Rumos incertos

Programas de Haddad e Alckmin mudam dentro e fora do 'fluxo'

FABIANO MAISONNAVE
EMILIO SANT'ANNA
DE SÃO PAULO

Alvo de resistência de segmentos opostos nos últimos três anos, os programas de Haddad e de Alckmin para tratar usuários de droga passam por uma fase de expansão e de abertura de novas vagas –dentro e fora da cracolândia, no centro de São Paulo.

No final do atual mandato do petista e sem garantia de continuidade em 2017, o Braços Abertos passa por seu maior ajuste desde que começou, em janeiro de 2014. Ao longo deste mês, todos os participantes abrigados em hotéis dentro da cracolândia serão transferidos para prédios mais afastados.

A proximidade com a região do "fluxo" –quarteirão da alameda Dino Bueno onde se concentram até 500 usuários durante a noite– sempre foi um dos principais alvos de críticas ao programa.

Agora, a iniciativa será levada para outras seis regiões da cidade até o final deste ano. Novas vagas em hotéis para atuais beneficiários serão criadas nas regiões da Consolação e do Parque Dom Pedro 1º, afastando-os da cracolândia.

Fábio Braga - 29.jul.2016/Folhapress
Favelinha' montada por usuários de drogas na região do Ceagesp, na Vila Leopoldina (zona oeste)
"Favelinha" montada por usuários de drogas na região do Ceagesp, na Vila Leopoldina (zona oeste)

Além destes, outros 70 beneficiários serão incluídos na Vila Leopoldina (oeste), 70 na Vila Mariana/Ipiranga (sul), 70 em M'Boi Mirim (sul) e 60 em Cidade Tiradentes (leste). As frentes de trabalho também poderão se deslocar.

O programa já tem uma unidade fora da região da Luz, na Freguesia do Ó, zona norte. O Braços Abertos tem atualmente cerca de 500 beneficiários. Outros 216 estão em uma fila de pré-cadastro.
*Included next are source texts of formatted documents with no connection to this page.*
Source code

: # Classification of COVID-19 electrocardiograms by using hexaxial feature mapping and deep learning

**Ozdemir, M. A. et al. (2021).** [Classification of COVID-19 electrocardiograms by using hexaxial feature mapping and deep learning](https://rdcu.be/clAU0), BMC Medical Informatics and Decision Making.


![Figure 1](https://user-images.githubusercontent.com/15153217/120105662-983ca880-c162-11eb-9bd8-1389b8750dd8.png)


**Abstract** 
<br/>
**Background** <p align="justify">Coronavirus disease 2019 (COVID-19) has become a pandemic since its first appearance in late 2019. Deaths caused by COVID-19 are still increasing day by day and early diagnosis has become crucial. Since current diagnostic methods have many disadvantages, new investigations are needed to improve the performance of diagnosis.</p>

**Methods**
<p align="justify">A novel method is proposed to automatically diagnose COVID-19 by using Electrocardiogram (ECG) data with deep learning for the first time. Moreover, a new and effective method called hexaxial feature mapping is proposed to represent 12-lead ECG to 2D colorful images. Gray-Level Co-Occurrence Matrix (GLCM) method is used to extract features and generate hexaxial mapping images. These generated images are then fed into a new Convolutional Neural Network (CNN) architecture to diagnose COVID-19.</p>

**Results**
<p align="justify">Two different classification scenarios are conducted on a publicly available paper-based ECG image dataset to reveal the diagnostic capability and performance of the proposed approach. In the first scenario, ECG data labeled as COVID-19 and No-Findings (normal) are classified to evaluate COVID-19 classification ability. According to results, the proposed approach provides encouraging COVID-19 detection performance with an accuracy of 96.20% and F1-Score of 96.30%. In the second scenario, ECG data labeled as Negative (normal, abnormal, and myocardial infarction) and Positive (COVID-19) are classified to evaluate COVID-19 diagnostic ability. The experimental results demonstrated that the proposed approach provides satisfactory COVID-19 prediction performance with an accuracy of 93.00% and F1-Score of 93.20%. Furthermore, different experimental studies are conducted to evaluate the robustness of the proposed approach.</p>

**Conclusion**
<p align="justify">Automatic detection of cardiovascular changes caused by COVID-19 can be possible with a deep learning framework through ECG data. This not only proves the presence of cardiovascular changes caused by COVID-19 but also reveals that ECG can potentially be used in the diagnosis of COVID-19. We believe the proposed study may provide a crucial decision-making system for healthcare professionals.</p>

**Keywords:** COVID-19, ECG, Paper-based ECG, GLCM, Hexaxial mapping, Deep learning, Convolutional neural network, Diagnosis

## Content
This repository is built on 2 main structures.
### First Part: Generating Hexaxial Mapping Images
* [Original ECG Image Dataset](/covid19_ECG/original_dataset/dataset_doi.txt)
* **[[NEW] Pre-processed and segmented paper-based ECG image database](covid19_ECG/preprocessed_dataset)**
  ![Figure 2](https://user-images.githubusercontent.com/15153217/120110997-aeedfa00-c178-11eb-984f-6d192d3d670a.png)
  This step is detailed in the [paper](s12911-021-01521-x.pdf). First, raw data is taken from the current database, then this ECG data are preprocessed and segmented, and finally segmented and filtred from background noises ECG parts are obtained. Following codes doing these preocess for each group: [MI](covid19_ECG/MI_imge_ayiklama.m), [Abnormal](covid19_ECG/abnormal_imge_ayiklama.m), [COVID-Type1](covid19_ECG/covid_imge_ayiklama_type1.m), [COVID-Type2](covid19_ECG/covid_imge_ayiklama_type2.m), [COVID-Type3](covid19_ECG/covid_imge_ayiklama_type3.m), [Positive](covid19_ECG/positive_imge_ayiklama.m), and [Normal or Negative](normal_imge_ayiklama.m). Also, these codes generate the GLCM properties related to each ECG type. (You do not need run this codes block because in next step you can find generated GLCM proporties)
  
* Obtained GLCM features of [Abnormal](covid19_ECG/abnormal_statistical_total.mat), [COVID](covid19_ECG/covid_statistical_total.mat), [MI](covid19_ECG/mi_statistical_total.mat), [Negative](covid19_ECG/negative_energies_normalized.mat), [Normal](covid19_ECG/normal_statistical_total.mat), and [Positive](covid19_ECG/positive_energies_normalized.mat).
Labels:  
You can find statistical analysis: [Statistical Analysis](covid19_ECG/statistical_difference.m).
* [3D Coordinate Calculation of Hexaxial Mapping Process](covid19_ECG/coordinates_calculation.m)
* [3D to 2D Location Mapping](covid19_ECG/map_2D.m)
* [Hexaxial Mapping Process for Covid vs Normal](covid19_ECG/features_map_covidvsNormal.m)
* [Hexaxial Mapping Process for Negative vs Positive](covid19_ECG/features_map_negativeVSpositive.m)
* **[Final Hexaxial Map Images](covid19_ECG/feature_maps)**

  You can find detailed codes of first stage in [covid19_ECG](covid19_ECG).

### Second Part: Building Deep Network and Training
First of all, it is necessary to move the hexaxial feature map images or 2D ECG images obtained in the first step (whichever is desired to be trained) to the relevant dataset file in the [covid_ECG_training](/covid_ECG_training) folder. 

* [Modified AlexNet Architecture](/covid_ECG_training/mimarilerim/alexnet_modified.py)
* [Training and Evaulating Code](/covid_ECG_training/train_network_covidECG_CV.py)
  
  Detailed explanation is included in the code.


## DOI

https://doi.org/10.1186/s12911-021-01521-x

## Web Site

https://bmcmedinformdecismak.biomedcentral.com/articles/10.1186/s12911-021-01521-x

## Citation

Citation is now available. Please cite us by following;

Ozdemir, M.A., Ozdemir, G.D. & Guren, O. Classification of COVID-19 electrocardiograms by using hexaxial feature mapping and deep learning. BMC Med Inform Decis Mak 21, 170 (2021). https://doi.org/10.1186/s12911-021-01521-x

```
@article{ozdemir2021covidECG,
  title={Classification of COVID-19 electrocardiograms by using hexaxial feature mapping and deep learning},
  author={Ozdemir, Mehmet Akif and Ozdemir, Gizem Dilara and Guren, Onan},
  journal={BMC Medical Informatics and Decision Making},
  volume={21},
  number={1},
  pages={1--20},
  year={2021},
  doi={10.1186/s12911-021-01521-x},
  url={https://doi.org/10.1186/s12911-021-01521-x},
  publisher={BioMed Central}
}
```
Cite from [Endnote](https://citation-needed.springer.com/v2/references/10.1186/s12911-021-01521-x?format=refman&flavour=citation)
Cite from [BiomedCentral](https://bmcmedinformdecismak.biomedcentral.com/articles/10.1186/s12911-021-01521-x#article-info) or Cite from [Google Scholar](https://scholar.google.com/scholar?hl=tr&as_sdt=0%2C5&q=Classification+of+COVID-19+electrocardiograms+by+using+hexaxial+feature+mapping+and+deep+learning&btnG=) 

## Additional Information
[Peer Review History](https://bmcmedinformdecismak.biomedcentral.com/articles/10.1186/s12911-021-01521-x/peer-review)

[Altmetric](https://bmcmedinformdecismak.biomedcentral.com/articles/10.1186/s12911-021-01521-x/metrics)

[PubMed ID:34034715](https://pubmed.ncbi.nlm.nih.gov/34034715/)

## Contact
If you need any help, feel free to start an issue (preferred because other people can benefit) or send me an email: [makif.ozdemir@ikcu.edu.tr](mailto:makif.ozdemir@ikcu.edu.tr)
Para o psiquiatra e professor da Unifesp Jair Mari, a proximidade com o tráfico não é um problema apenas para os que fazem parte do programa. O "fluxo", diz o médico, é outro ponto a ser atacado –não como higienismo, mas como prevenção aos usuários e a outras pessoas.
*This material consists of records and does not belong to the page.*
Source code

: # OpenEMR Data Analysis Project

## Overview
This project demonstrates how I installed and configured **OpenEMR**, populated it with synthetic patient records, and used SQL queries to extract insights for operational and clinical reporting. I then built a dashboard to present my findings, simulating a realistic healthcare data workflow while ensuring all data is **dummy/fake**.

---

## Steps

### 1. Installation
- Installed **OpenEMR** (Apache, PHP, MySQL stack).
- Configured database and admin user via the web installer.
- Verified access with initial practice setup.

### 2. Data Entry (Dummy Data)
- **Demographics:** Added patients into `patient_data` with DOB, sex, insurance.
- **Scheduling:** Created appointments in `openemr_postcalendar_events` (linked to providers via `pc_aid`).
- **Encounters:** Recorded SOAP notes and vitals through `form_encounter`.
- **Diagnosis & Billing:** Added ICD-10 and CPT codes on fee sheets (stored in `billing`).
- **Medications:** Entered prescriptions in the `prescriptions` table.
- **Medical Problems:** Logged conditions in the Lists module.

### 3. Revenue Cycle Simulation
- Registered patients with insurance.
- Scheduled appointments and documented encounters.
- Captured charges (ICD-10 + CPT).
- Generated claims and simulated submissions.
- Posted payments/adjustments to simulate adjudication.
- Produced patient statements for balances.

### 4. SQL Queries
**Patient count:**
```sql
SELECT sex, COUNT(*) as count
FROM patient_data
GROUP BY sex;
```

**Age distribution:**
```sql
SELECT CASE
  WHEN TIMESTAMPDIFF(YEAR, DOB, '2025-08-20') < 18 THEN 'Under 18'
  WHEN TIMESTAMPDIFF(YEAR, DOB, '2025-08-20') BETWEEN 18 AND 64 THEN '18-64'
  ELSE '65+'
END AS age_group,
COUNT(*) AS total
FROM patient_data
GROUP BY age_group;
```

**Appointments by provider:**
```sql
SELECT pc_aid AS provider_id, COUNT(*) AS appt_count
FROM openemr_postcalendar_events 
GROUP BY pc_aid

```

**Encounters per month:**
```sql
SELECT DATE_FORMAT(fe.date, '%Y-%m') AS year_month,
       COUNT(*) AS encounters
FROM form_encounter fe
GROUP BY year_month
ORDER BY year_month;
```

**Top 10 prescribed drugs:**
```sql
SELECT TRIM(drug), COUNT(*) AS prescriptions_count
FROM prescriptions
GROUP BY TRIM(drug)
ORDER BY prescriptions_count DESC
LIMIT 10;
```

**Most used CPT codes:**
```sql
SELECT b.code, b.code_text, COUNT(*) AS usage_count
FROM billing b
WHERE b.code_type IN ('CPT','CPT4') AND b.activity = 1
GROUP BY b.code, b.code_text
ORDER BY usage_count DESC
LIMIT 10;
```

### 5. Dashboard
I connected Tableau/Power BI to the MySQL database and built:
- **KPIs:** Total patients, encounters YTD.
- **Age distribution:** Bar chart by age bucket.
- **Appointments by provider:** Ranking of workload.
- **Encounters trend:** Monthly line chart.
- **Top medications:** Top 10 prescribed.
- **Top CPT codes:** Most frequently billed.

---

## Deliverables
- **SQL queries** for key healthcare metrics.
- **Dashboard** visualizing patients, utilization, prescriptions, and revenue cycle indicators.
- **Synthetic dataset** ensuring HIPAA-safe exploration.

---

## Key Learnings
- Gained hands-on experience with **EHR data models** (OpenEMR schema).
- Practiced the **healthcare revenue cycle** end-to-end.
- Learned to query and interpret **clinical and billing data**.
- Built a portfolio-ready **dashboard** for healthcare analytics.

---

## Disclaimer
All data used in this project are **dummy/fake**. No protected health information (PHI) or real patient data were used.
"Permitir que se use droga na rua daquela forma, sem intervir, me preocupa", diz. "Isso tem um efeito epidêmico. Existe uma facilidade de acesso. O jovem que passa por ali, conhece alguém, vai estar exposto ao uso. E o crack é uma droga que o baixo uso leva à dependência."

Assim como o modelo de outros países –o Canadá, por exemplo–, ele defende que exista um espaço fechado e controlado para o uso da droga como forma de redução de danos e prevenção. "O maior problema é a exposição na rua, que também traz violência", diz o psiquiatra, defensor de medidas de redução de danos sem descartar que existem pacientes que precisam de internação.

NOVA ALA

O Recomeço, da gestão Alckmin, se prepara para abrir vagas de internação e de desintoxicação na unidade da rua Helvétia, 55, a poucos metros do "fluxo". Mas argumenta que esses pacientes não terão contato com os usuários de crack nas ruas –já que estarão internados. No local já funcionam serviços como banho, acolhimento, academia de ginástica e uma barbearia.
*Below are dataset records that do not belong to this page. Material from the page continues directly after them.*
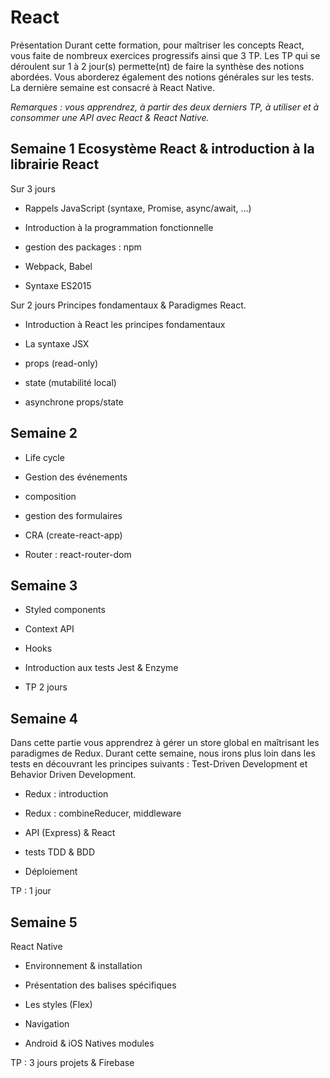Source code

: # React

Présentation
Durant cette formation, pour maîtriser les concepts React, vous faite de nombreux exercices progressifs ainsi que 3 TP.
Les TP qui se déroulent sur 1 à 2 jour(s) permette(nt) de faire la synthèse des notions abordées.
Vous aborderez également des notions générales sur les tests.
La dernière semaine est consacré à React Native.

*Remarques : vous apprendrez, à partir des deux derniers TP, à utiliser et à consommer une API avec React & React Native.*

## Semaine 1 Ecosystème React & introduction à la librairie React

Sur 3 jours

- Rappels JavaScript (syntaxe, Promise, async/await, ...)

- Introduction à la programmation fonctionnelle

- gestion des packages : npm

- Webpack, Babel

- Syntaxe ES2015

Sur 2 jours
Principes fondamentaux & Paradigmes React.

- Introduction à React les principes fondamentaux

- La syntaxe JSX

- props (read-only) 

- state (mutabilité local)

- asynchrone props/state

## Semaine 2 

- Life cycle

- Gestion des événements

- composition

- gestion des formulaires

- CRA (create-react-app)

- Router : react-router-dom

## Semaine 3

- Styled components

- Context API

- Hooks

- Introduction aux tests Jest & Enzyme

- TP  2 jours

## Semaine 4

Dans cette partie vous apprendrez à gérer un store global en maîtrisant les paradigmes de Redux. Durant cette semaine, nous irons plus loin dans les tests en découvrant les principes suivants : Test-Driven Development et
Behavior Driven Development.

- Redux : introduction

- Redux : combineReducer, middleware

- API (Express) & React 

- tests TDD & BDD

- Déploiement

TP : 1 jour

## Semaine 5

React Native 

- Environnement & installation

- Présentation des balises spécifiques

- Les styles (Flex)

- Navigation

- Android & iOS Natives modules

TP : 3 jours projets & Firebase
A abertura da nova ala estava prevista para o ano passado, mas o contrato entre a Secretaria de Estado da Saúde e a organização social SPDM (Associação Paulista para o Desenvolvimento da Medicina), que administra o local, chegou a ser suspenso pela Justiça, em 2014.

Apu Gomes - 24.jun.2014/Folhapress
Unidade do Recomeço na rua Helvétia, na Luz
Usuária de crack caminha na rua Helvétia, em direção à unidade do Recomeço, na Luz

A decisão era provisória, e a liminar pedida pelo Ministério Público do Estado se baseava no fato de o psiquiatra Ronaldo Laranjeira ser o coordenador do Recomeço e ter ligação com a SPDM. Após o imbróglio jurídico, o coordenador afirma que o local deve ser aberto ainda neste mês. O conceito, diz Laranjeira, é ter uma "linha de cuidados no mesmo local".

"A vantagem é que tínhamos esse prédio do Estado, que estava desocupado, e será um ambiente mais controlado do ponto de vista médico. É uma das soluções para acabar com essa anomalia que é a cracolândia. Quem estiver lá para a desintoxicação vai estar abstinente. Terá também mais três andares de moradia. A pessoa vai morar lá com mais regras. Terá controle de urina, só volta se estiver abstinente", afirma.

Ao todo, o Estado mantém 3.304 vagas de internação, divididas em hospitais próprios e clínicas privadas.